> **What you need to do**
From the line bearing "sirkel som er" down to the final line of the records below, give every line again exactly and add nothing.

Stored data
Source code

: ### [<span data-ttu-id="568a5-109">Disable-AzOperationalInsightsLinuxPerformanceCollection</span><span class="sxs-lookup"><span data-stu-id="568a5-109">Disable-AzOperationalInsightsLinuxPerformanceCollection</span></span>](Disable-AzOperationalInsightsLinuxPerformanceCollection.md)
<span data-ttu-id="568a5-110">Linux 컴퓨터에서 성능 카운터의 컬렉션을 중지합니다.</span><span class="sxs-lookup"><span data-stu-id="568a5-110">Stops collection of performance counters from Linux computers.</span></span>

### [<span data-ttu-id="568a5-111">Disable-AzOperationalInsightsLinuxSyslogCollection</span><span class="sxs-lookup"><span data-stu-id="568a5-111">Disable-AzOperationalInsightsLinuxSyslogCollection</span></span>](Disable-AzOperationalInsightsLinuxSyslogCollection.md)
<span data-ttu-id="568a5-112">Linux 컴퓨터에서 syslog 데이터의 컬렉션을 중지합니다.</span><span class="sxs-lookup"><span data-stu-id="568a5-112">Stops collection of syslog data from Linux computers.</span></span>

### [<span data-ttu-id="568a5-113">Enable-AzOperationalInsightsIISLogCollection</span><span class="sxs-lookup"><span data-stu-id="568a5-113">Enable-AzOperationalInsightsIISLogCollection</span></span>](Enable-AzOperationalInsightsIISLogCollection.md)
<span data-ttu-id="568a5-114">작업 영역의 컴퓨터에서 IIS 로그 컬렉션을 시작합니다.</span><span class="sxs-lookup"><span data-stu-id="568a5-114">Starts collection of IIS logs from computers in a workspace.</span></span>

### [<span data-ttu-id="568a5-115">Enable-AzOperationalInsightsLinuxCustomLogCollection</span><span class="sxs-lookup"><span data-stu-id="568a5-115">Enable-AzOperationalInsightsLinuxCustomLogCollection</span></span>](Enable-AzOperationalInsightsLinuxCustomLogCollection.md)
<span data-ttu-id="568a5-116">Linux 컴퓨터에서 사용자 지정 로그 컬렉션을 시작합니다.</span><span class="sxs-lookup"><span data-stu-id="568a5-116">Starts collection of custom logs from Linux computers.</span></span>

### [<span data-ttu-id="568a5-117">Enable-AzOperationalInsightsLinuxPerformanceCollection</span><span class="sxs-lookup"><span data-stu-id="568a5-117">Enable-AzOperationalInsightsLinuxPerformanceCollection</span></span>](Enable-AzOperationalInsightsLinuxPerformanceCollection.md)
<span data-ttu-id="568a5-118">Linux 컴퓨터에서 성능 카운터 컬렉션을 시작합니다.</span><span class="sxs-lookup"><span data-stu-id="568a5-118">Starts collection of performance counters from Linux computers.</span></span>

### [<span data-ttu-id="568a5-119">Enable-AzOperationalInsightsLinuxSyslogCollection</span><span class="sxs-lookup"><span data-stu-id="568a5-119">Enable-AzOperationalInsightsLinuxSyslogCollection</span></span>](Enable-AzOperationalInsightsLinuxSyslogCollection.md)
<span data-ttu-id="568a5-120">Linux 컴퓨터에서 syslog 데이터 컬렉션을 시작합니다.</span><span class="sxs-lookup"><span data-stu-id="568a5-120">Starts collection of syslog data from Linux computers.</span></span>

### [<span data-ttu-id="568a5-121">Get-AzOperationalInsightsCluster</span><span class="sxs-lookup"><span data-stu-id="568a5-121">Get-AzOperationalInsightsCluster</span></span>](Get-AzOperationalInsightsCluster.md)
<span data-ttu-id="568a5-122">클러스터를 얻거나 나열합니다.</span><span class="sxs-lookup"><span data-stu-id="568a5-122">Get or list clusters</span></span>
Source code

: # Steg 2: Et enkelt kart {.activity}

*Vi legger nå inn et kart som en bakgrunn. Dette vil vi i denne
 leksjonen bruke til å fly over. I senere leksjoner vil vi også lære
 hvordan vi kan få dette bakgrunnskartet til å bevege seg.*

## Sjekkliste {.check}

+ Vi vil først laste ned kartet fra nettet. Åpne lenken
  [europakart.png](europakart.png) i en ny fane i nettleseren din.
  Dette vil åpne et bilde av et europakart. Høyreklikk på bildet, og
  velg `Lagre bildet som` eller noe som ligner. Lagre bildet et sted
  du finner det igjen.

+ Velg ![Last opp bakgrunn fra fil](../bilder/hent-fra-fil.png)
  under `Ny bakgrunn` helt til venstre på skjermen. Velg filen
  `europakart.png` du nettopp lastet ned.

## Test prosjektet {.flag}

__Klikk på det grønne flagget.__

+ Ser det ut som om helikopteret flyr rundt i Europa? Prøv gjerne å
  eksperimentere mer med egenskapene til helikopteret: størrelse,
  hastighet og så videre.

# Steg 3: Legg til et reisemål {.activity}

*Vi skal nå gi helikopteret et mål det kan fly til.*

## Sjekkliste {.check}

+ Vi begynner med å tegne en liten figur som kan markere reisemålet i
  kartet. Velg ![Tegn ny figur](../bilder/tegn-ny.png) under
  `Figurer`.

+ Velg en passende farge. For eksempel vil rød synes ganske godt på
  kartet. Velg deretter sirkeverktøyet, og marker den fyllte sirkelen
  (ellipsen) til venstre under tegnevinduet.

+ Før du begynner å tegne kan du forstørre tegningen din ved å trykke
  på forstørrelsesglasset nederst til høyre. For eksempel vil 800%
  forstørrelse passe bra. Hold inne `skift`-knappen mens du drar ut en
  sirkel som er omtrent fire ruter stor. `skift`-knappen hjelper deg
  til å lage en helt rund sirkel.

> **Exercise solution**
  sirkel som er omtrent fire ruter stor. `skift`-knappen hjelper deg
  til å lage en helt rund sirkel.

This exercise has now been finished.